Movement is central to individual’s well-being in the field of physiotherapy and it is the physio’s job to maximise their patient’s Physio Blog movement through treatment and rehab.
In general, physiotherapists must be skilled in:
There are many different fields that a physiotherapist can work in including women’s health, elderly care and occupational health. They are highly sought after professionals in most healthcare facilities including hospitals, nursing homes and clinics. Many chartered physiotherapists also set up their own local practices, treating patients in their local community for rehab and sports injury ailments. In fact there is not many fields of life where physiotherapist are not required – they are known to work in schools, the workplace and training companies too.
As with most healthcare careers, being a physiotherapist requires you to have the ability to build trust and rapport with your patients, their families and a team of medical professionals. You need to use your expert judgement to make a diagnosis, have the knowledge on how to treat the ailment and the ability to leave your patient with the piece-of-mind that they are receiving sound, professional treatment from a qualified healthcare professional.

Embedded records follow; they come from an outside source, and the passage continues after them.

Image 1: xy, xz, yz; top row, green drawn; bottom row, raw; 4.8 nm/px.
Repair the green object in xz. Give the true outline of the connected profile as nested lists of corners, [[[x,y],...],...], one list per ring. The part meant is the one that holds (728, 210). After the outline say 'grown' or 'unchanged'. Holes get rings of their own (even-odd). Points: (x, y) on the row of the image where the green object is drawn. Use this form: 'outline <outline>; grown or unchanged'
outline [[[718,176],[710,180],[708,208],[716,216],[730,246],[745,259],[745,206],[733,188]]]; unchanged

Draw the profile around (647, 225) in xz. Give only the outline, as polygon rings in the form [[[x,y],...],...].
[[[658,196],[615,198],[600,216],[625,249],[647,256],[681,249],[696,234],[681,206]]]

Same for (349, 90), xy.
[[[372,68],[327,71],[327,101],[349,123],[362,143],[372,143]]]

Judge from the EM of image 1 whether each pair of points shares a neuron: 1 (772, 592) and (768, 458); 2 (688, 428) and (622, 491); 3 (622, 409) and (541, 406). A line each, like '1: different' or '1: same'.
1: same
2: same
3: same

In Ireland, the industry body representing over 3000 physiotherapists is the Irish Society of Chartered Physiotherapists. Four major universities and colleges currently provide the 4 year degree course required to qualify as a physio – UCD, the Royal College of Surgeons, Trinity College and University of Limerick. As places on these courses are in huge demand, entry points required are usually high. Because of this many students choose to study physiotherapy abroad in places like the UK where entry requirements are not as stringent as Ireland. You cannot legally practice as a physiotherapist until you are a member of the Irish Society of Chartered Physiotherapists. This membership is indicated by the letters MISCP after the person’s name.
People use the cliché of a “hands-on” job all too often but being a physiotherapist really is, literally and figuratively! Wherever people are at risk of injury, there will always be a need for physiotherapists. That is why it is a very sustainable career which can bring you work in various different settings and specialties.